Payback had a great film teaser timed perfectly to Dean Martin's "Ain't That A Kick In The Head". Of course, that was before the film was changed considerably, a character removed, another one added, and a new ending was tacked on. But the trailer used the song so wonderfully, that I was glad finally to have it on CD - it did appear briefly in the film, so that's deserved. A few other songs which appeared in the film make their appearance on the soundtrack, including "Smoke Gets In Your Eyes", the classic "Luck Be A Lady Tonight", and "You're Nobody Till Somebody Loves You".

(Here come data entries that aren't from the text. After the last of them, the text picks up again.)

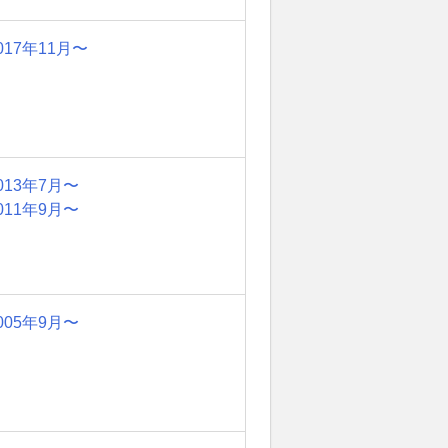
017年11月〜
013年7月〜
011年9月〜
005年9月〜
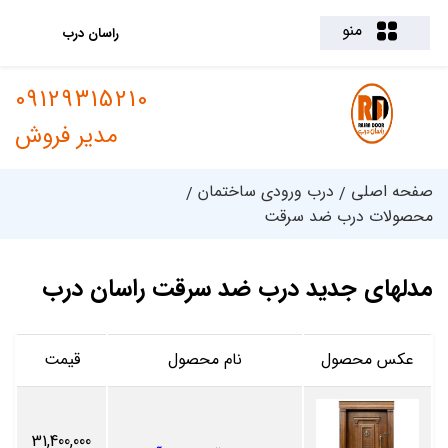
منو
راسان درب
09129315210
مدیر فروش
صفحه اصلی
درب ورودی ساختمان
محصولات درب ضد سرقت
مدلهای جدید درب ضد سرقت راسان درب
عکس محصول
نام محصول
قیمت
31,400,000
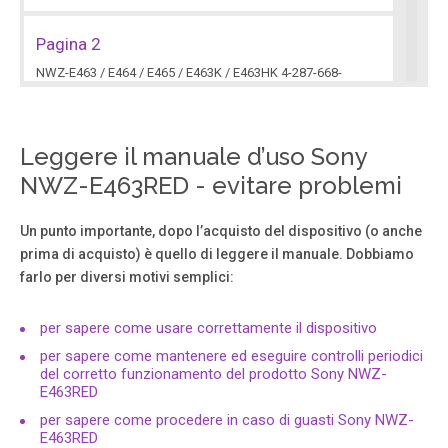
Pagina 2
NWZ-E463 / E464 / E465 / E463K / E463HK 4-287-668-
11(1) 2 2 T able of C on tents Abou t “M usic U nlimited”
..................... 3 Listening to “ Channels ” ........................ 4
Listening to son gs in “M y Library ” ....... 7 About the
“Music Unlim ite d” li cen ce .
Leggere il manuale d’uso Sony
NWZ-E463RED - evitare problemi
Pagina 3
Un punto importante, dopo l’acquisto del dispositivo (o anche
NWZ-E463 / E464 / E465 / E463K / E463HK 4-299-668-
prima di acquisto) è quello di leggere il manuale. Dobbiamo
11(2) 3 3 About “Music Unlimited” “ M usic U nlimi ted” i s
farlo per diversi motivi semplici:
a new online mu sic subscription service, bro ught to yo u
by Son y . “ M usic U nlimi ted” o ffers ins tant access t o
over 7 millio n new releases and all- time fav ourites, f or
per sapere come usare correttamente il dispositivo
pla yback on yo ur “W ALKMAN.
per sapere come mantenere ed eseguire controlli periodici
del corretto funzionamento del prodotto Sony NWZ-
E463RED
Pagina 4
per sapere come procedere in caso di guasti Sony NWZ-
NWZ-E463 / E464 / E465 / E463K / E463HK 4-287-668-
E463RED
11(1) Using “Music Unlimited” Ser vice 4 4 Listening to “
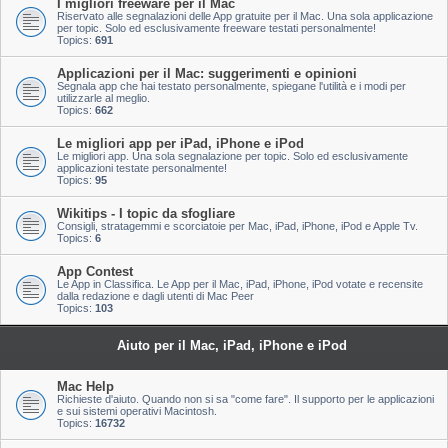
I migliori freeware per il Mac
Riservato alle segnalazioni delle App gratuite per il Mac. Una sola applicazione
per topic. Solo ed esclusivamente freeware testati personalmente!
Topics:
691
Applicazioni per il Mac: suggerimenti e opinioni
Segnala app che hai testato personalmente, spiegane l'utilità e i modi per
utilizzarle al meglio.
Topics:
662
Le migliori app per iPad, iPhone e iPod
Le migliori app. Una sola segnalazione per topic. Solo ed esclusivamente
applicazioni testate personalmente!
Topics:
95
Wikitips - I topic da sfogliare
Consigli, stratagemmi e scorciatoie per Mac, iPad, iPhone, iPod e Apple Tv.
Topics:
6
App Contest
Le App in Classifica. Le App per il Mac, iPad, iPhone, iPod votate e recensite
dalla redazione e dagli utenti di Mac Peer
Topics:
103
Aiuto per il Mac, iPad, iPhone e iPod
Mac Help
Richieste d'aiuto. Quando non si sa "come fare". Il supporto per le applicazioni
e sui sistemi operativi Macintosh.
Topics:
16732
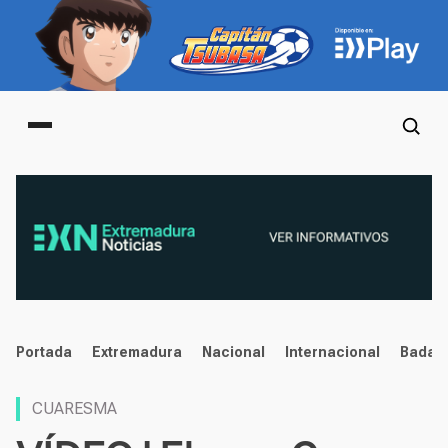
Main menu
noticias
Portada
Extremadura
Nacional
Internacional
Badaj
CUARESMA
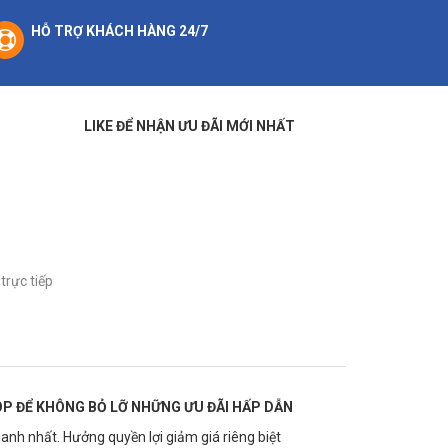
HỖ TRỢ KHÁCH HÀNG 24/7
LIKE ĐỂ NHẬN ƯU ĐÃI MỚI NHẤT
trực tiếp
P ĐỂ KHÔNG BỎ LỠ NHỮNG ƯU ĐÃI HẤP DẪN
anh nhất. Hưởng quyền lợi giảm giá riêng biệt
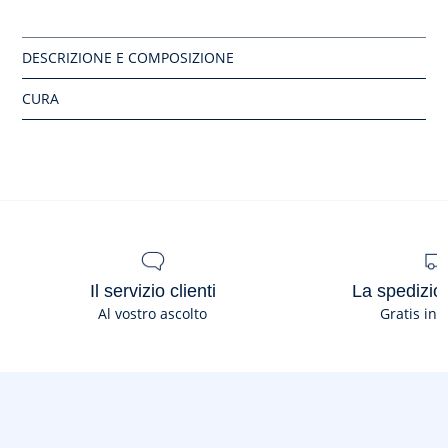
Lavaggio a 30°C
Composizione :
Tessuto principale: 100% cotone
Ref: 2044680
Il servizio clienti
La spedizion
Al vostro ascolto
Gratis in 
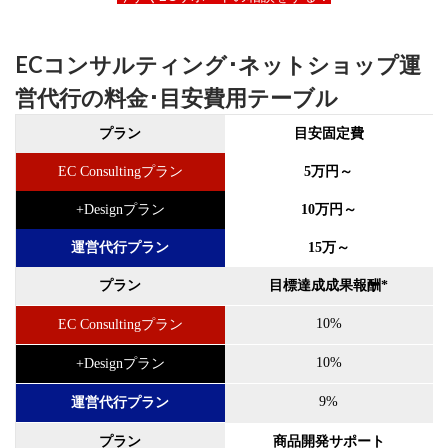
サブスクリプションモデル
サポート
システム
システム戦略
ショッピング
ショッピングカート
ECコンサルティング･ネットショップ運
シンガポール
シンガポール市場
スキル
営代行の料金･目安費用テーブル
スキルアップ
スケジュール管理
ストア
ストアニュースレター
ストアポリシー
ストア構築
プラン
目安固定費
スポンサーブランド広告
スマートフォン
EC Consultingプラン
5万円～
スーパーSALE
セキュリティ
セミナー
セール
+Designプラン
10万円～
セール戦略
ソーシャルコマース
ゾロ目の日
運営代行プラン
15万～
タイムセール
タイムセール祭り
ターゲット市場
ターゲティング広告
ダンボール
チャージバック
プラン
目標達成成果報酬*
ツール
ティックトック
ティックトックショップ
10%
EC Consultingプラン
デザイン
デジタルシフト
デジタルマーケティング
10%
+Designプラン
デメリット
データ分析
データ活用
トラブルシューティング
トレンド
ニュース
9%
運営代行プラン
ネイビー
ネイビーグループ
プラン
商品開発サポート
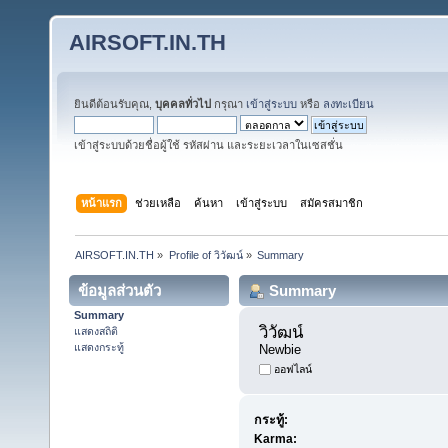
AIRSOFT.IN.TH
ยินดีต้อนรับคุณ,
บุคคลทั่วไป
กรุณา
เข้าสู่ระบบ
หรือ
ลงทะเบียน
เข้าสู่ระบบด้วยชื่อผู้ใช้ รหัสผ่าน และระยะเวลาในเซสชั่น
หน้าแรก
ช่วยเหลือ
ค้นหา
เข้าสู่ระบบ
สมัครสมาชิก
AIRSOFT.IN.TH
»
Profile of วิวัฒน์
»
Summary
ข้อมูลส่วนตัว
Summary
Summary
วิวัฒน์ 
แสดงสถิติ
แสดงกระทู้
Newbie
ออฟไลน์
กระทู้:
Karma:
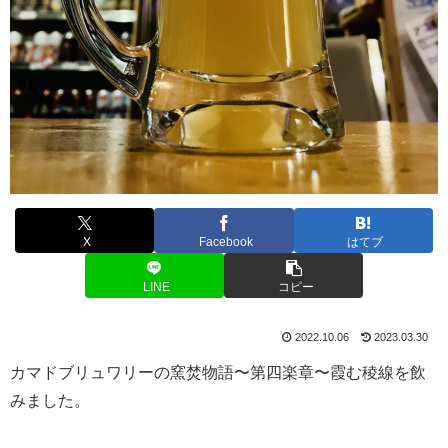
X
Facebook
はてブ
LINE
コピー
2022.10.06
2023.03.30
カマドブリュワリーの窯焚物語〜第四楽章〜霞む稜線を飲
みました。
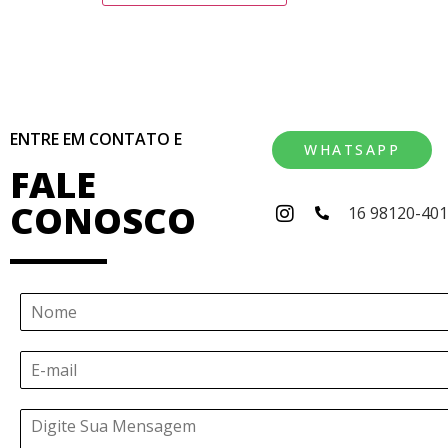
ENTRE EM CONTATO E
WHATSAPP
FALE
CONOSCO
16 98120-40
N
o
m
E
e
-
*
m
Á
a
r
i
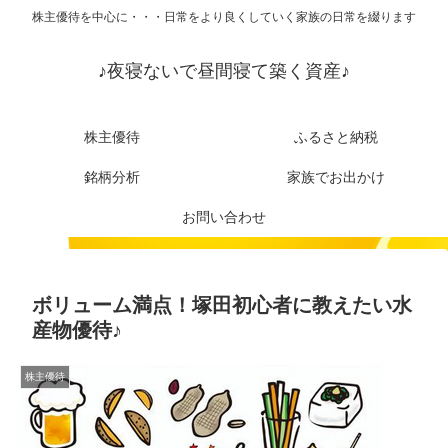
株主優待を中心に・・・日常をより良くしていく家族の日常を綴ります
♪夜寝ないで昼間寝て築く資産♪
株主優待
ふるさと納税
銘柄分析
家族でお出かけ
お問い合わせ
ボリューム満点！塚田初心者に教えたい水
産物優待♪
株主優待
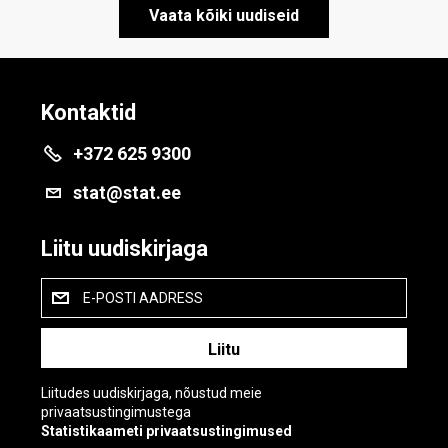
Vaata kõiki uudiseid
Kontaktid
+372 625 9300
stat@stat.ee
Liitu uudiskirjaga
E-POSTI AADRESS
Liitudes uudiskirjaga, nõustud meie
privaatsustingimustega
Statistikaameti privaatsustingimused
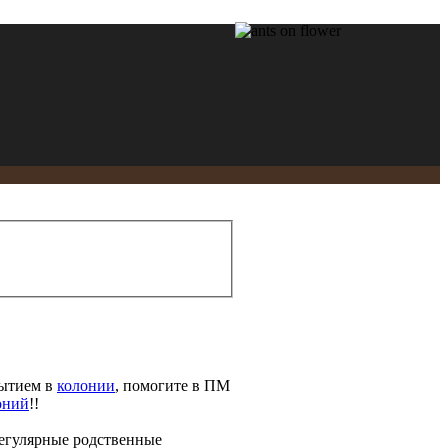
бытием в
колонии
, помогите в ПМ
оний
!!
регулярные родственные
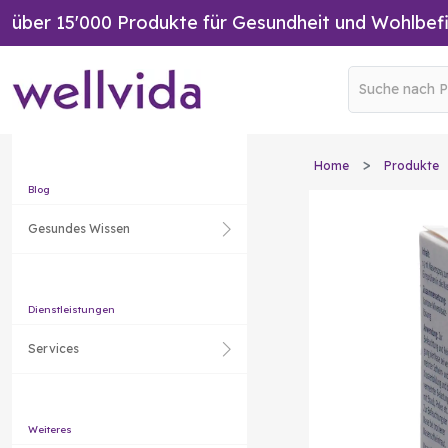
über 15'000 Produkte für Gesundheit und Wohlbef
Home
Produkte
Blog
Gesundes Wissen
Dienstleistungen
Services
Weiteres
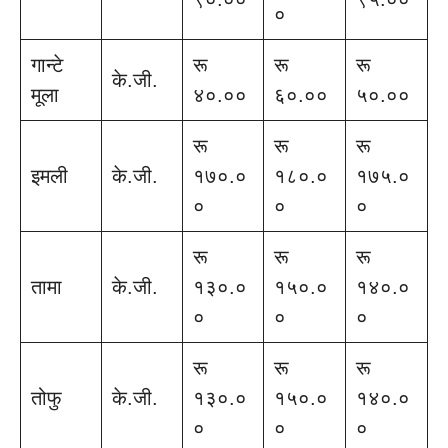
०
गान्टे
रू
रू
रू
के.जी.
मूला
४०.००
६०.००
५०.००
रू
रू
रू
इमली
के.जी.
१७०.०
१८०.०
१७५.०
०
०
०
रू
रू
रू
तामा
के.जी.
१३०.०
१५०.०
१४०.०
०
०
०
रू
रू
रू
तोफु
के.जी.
१३०.०
१५०.०
१४०.०
०
०
०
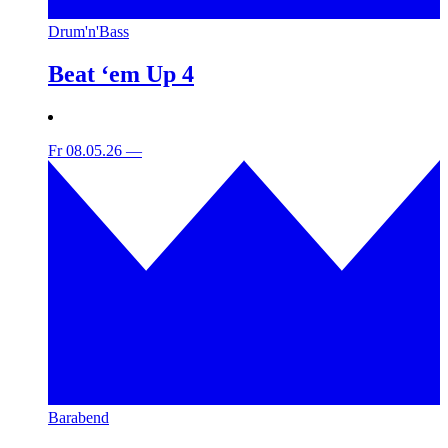
Drum'n'Bass
Beat ‘em Up 4
Fr 08.05.26
—
Barabend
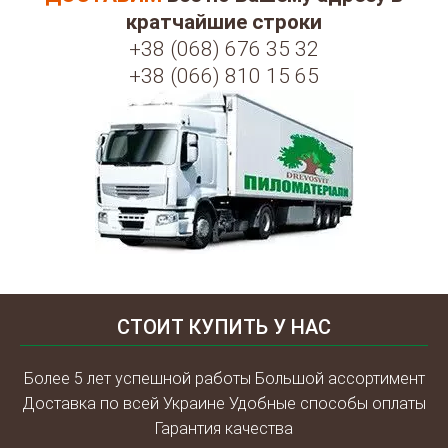
кратчайшие строки
+38 (068) 676 35 32
+38 (066) 810 15 65
СТОИТ КУПИТЬ У НАС
Более 5 лет успешной работы Большой ассортимент
Доставка по всей Украине Удобные способы оплаты
Гарантия качества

Chris Boardman's score is interesting because it mixed a late 1970's approach to scoring with a contemporary suspense score. The funky bass guitar, percussion, and horns in the main theme were derivative of David Shire's The Taking of Pelham One-Two-Three, but I think it worked for the film - it was, after all, a "return" to the dark films of the 1970's. Only four tracks of score are provided on the CD, giving us a whopping 15 minutes. The re-use fees couldn't have been that expensive, could they? These three other tracks contain some suspenseful guitars, brooding strings, driving percussion, and even some organ work. It seems like a pretty good score, but it's so hard to say given the small amount of music available.
It's probably worth waiting to see if there's going to be a promo score to hear the remainder of Boardman's "homage" to the 1970s. But barring that, you're probably better off getting The Taking of Pelham One-Two-Three to satisfy the craving you might feel for a dark 1970's film score.